Provided text —
----------
Isak, Ekitike and football played on the front foot
The same logic I’ve just referred to also applies further forward, but it may not be so immediately clear.
Whether Liverpool ultimately build around Alexander Isak, Hugo Ekitike or a combination of both, the fit is difficult to ignore. Iraola does not want a striker standing between centre-backs waiting patiently for service. His forwards are expected to run relentlessly, press aggressively and attack space before opponents can reset their defensive shape.
Alexander Isak, that is outrageous!! 👏👏
— Empire of the Kop (@empireofthekop) June 2, 2026
pic.twitter.com/6bTbiSnN7P
Isak’s ability to stretch defensive lines – robbed of Slot, although unlikely to have been fully utilised – could be devastating in a system designed to attack space quickly. Ekitike, who’ll not be fit for the start of the new season, offers many of the same qualities, with added close control and invention that has surprised even those who had been monitoring him previously.

Remember those lightning counters of Mané, Salah and the supporting cast? Get ready for more with the caveat that teams will likely sit in and frustrate, something Iraola will have to find clear prompts to overcome.
----------
Directions —
[A] Quote the Isak and Ekitike text from "Isak, Ekitike and" to "their defensive shape.".
[B] Answer these questions using the Isak and Ekitike text:
(i) What does Iraola not want a striker to be doing?
(ii) What does the text say about Ekitike's fitness for the new season?
(iii) What does the text say teams will likely do against Liverpool?
----------
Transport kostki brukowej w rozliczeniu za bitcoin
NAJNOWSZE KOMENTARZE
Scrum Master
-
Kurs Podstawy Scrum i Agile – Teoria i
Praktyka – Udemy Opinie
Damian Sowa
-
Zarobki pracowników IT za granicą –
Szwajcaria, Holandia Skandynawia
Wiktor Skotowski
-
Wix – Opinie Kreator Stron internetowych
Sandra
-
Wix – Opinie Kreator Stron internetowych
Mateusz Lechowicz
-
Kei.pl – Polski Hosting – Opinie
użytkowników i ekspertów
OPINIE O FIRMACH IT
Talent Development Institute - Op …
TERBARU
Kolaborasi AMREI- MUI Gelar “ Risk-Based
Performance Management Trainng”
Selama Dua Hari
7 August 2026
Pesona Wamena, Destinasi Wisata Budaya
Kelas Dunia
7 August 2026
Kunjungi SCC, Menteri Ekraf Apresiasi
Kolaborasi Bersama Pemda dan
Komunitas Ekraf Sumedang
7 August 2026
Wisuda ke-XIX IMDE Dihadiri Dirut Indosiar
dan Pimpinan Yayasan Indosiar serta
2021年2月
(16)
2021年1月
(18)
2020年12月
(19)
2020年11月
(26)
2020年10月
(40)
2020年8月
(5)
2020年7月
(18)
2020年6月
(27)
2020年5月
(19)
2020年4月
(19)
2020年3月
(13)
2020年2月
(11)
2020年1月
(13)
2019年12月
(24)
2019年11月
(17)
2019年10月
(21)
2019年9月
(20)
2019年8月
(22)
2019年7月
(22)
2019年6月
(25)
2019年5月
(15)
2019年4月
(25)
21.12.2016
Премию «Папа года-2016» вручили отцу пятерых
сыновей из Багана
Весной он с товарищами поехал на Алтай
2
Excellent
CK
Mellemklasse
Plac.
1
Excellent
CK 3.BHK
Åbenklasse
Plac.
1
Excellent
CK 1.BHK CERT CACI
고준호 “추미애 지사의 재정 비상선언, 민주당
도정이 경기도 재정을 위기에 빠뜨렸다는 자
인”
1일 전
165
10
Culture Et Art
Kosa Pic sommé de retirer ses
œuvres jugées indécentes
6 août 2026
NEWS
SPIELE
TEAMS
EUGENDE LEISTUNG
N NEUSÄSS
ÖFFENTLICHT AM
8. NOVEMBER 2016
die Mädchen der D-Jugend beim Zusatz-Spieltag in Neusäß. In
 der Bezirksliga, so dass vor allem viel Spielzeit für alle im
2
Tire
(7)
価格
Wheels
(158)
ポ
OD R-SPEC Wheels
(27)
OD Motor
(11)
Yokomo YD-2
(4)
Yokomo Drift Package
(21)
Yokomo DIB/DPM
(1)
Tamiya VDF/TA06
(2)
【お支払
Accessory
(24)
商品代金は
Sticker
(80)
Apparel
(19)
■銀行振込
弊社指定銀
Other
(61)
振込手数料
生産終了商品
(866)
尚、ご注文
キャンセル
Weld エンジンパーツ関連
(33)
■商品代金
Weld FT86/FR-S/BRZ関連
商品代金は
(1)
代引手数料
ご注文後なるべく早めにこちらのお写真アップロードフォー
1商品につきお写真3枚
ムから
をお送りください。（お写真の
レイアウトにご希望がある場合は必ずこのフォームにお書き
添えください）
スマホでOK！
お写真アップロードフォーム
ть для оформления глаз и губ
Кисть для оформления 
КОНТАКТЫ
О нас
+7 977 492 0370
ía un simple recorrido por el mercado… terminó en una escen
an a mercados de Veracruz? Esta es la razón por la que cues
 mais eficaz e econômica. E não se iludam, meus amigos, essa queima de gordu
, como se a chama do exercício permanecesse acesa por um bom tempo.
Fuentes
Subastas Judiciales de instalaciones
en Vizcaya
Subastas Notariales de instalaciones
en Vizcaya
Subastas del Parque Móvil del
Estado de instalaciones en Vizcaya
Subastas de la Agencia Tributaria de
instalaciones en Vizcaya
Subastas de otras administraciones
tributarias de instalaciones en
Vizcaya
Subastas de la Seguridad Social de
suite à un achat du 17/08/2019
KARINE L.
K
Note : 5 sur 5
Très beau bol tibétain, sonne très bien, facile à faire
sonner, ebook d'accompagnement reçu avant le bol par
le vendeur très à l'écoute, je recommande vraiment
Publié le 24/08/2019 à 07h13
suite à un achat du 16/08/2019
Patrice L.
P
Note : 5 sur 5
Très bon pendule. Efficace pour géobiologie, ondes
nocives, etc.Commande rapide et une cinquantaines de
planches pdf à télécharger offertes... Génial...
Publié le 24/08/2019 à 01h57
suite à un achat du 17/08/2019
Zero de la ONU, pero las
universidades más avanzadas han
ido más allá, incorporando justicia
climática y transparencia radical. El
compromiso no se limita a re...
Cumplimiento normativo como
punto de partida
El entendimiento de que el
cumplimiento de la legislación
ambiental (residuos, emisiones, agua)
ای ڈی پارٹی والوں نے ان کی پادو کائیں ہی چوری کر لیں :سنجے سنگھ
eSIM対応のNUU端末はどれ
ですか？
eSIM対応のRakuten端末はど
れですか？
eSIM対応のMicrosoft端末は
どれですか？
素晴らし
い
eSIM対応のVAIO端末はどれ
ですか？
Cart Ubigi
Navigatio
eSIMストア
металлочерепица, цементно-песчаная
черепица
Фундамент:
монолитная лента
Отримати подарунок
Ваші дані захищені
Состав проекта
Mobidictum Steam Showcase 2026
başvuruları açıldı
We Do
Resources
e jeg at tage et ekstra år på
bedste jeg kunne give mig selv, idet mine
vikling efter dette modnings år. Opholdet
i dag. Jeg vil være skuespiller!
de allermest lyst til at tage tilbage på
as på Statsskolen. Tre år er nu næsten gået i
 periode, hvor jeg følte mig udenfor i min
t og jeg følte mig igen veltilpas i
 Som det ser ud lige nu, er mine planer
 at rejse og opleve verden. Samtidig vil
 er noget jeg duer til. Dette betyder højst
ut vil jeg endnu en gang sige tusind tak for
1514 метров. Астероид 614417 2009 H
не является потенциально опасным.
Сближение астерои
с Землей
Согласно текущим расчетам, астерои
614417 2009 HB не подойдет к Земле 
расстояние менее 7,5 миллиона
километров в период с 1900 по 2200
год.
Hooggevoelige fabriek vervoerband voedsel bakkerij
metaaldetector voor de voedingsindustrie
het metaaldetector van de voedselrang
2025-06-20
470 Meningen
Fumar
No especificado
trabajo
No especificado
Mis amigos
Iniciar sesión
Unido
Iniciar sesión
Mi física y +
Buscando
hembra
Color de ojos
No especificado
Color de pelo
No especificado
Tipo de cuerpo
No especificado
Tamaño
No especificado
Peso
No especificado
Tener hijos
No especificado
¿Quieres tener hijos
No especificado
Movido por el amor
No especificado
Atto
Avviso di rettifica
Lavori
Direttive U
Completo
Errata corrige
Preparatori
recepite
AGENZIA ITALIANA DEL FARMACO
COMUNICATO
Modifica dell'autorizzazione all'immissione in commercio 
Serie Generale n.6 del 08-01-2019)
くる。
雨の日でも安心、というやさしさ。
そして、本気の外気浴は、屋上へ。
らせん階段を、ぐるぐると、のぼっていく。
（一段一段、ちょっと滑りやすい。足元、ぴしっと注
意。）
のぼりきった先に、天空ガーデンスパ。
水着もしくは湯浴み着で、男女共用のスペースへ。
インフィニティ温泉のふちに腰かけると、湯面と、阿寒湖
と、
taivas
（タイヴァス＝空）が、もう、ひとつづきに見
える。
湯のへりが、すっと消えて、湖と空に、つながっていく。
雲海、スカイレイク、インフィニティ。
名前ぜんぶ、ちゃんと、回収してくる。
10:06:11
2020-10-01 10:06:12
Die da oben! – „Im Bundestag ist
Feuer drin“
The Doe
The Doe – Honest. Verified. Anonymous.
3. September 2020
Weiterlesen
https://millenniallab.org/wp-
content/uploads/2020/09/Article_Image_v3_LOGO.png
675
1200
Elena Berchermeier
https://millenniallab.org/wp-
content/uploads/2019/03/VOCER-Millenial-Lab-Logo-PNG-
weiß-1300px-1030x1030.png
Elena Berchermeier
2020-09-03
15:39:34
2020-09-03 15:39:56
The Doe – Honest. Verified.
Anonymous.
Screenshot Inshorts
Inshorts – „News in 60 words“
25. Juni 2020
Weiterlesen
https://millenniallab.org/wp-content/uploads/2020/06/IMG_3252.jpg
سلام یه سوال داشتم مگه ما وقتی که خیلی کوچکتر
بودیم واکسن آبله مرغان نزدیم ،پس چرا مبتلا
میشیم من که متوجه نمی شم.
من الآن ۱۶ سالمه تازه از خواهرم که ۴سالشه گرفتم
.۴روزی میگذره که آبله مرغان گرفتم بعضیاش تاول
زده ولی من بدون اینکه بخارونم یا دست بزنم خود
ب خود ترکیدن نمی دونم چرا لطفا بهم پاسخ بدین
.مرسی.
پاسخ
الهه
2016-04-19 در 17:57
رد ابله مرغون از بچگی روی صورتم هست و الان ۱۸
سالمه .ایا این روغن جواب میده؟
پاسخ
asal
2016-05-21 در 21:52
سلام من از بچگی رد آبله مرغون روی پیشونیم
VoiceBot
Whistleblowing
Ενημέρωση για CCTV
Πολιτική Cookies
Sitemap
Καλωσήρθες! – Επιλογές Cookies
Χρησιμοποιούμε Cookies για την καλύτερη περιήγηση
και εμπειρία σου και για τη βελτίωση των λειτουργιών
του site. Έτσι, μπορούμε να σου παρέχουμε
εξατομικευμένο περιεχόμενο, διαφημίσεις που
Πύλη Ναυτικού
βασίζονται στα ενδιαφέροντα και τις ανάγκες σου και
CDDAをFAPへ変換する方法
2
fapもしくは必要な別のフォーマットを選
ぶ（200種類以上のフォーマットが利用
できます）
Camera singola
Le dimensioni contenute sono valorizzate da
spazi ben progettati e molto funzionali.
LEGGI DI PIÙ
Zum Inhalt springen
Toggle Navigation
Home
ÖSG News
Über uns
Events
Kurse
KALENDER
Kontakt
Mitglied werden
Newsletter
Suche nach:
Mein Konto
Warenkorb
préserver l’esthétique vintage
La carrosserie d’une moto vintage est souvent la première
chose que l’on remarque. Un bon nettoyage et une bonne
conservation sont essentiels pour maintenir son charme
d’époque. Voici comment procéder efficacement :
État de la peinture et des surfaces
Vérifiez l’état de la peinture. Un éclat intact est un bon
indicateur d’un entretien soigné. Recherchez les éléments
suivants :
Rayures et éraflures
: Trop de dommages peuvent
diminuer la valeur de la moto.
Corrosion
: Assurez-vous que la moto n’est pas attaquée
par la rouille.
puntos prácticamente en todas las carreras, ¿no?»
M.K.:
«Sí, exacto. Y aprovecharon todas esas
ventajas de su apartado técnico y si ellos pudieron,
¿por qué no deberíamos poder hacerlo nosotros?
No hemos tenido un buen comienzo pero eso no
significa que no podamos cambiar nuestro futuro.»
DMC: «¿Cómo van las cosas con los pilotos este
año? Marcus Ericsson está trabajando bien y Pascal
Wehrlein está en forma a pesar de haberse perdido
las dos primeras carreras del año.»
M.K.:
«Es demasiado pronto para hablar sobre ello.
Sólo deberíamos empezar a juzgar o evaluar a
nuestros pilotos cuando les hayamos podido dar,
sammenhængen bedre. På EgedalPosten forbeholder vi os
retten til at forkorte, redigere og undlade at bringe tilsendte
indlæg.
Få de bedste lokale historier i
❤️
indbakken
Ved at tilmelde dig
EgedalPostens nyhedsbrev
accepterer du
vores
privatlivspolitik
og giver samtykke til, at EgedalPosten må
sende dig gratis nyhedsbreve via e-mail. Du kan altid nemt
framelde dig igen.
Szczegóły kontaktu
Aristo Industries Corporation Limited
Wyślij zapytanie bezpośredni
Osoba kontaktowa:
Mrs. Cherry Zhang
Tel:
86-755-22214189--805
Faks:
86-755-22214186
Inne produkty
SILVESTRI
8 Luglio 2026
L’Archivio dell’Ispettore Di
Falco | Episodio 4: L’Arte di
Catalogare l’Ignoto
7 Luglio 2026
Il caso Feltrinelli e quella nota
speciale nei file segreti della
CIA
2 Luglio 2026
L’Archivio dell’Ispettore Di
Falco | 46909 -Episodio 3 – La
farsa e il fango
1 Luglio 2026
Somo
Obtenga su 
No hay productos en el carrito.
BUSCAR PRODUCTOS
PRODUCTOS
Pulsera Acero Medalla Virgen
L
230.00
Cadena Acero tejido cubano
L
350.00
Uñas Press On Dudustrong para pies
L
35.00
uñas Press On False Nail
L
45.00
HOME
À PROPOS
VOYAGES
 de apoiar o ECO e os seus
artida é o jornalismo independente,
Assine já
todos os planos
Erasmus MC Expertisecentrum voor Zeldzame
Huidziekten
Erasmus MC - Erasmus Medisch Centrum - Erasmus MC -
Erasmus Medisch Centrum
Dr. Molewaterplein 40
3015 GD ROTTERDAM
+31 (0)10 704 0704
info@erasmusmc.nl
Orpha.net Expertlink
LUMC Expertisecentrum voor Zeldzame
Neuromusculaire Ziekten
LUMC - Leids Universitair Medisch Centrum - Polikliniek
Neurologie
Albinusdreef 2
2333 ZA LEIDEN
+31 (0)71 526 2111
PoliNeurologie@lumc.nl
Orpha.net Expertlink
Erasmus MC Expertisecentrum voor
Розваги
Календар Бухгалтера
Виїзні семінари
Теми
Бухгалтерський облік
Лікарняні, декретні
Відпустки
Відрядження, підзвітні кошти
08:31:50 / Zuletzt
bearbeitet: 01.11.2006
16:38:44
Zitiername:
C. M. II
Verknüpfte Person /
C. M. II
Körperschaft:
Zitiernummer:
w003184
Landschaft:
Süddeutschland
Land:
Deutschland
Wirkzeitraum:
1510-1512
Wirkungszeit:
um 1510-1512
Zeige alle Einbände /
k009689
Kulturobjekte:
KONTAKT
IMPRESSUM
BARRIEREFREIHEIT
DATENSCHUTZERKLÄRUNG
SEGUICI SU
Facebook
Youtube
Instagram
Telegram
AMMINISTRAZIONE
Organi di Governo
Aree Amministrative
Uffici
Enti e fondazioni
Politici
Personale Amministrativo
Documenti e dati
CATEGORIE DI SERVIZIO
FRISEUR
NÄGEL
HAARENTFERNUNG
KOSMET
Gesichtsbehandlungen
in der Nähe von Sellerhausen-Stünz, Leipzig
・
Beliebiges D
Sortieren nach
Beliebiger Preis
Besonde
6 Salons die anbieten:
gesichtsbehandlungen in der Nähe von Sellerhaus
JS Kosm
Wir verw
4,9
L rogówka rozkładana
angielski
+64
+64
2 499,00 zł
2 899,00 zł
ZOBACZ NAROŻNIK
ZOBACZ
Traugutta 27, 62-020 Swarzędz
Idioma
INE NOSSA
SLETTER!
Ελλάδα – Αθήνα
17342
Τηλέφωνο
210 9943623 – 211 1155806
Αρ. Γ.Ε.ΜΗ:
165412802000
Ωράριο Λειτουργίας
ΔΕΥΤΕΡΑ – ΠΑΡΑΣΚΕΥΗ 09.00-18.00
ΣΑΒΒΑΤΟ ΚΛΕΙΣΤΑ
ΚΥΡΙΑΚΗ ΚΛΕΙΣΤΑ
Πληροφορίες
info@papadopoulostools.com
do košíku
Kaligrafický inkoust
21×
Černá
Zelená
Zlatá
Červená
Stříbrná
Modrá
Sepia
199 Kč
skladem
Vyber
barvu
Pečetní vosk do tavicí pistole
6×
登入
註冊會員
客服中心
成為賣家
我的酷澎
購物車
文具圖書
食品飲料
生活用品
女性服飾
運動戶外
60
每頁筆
----------
Activity answers —
[A]
Isak, Ekitike and football played on the front foot
The same logic I’ve just referred to also applies further forward, but it may not be so immediately clear.
Whether Liverpool ultimately build around Alexander Isak, Hugo Ekitike or a combination of both, the fit is difficult to ignore. Iraola does not want a striker standing between centre-backs waiting patiently for service. His forwards are expected to run relentlessly, press aggressively and attack space before opponents can reset their defensive shape.

[B]
(i) Standing between centre-backs waiting patiently for service.
(ii) He will not be fit for the start of the new season.
(iii) Sit in and frustrate.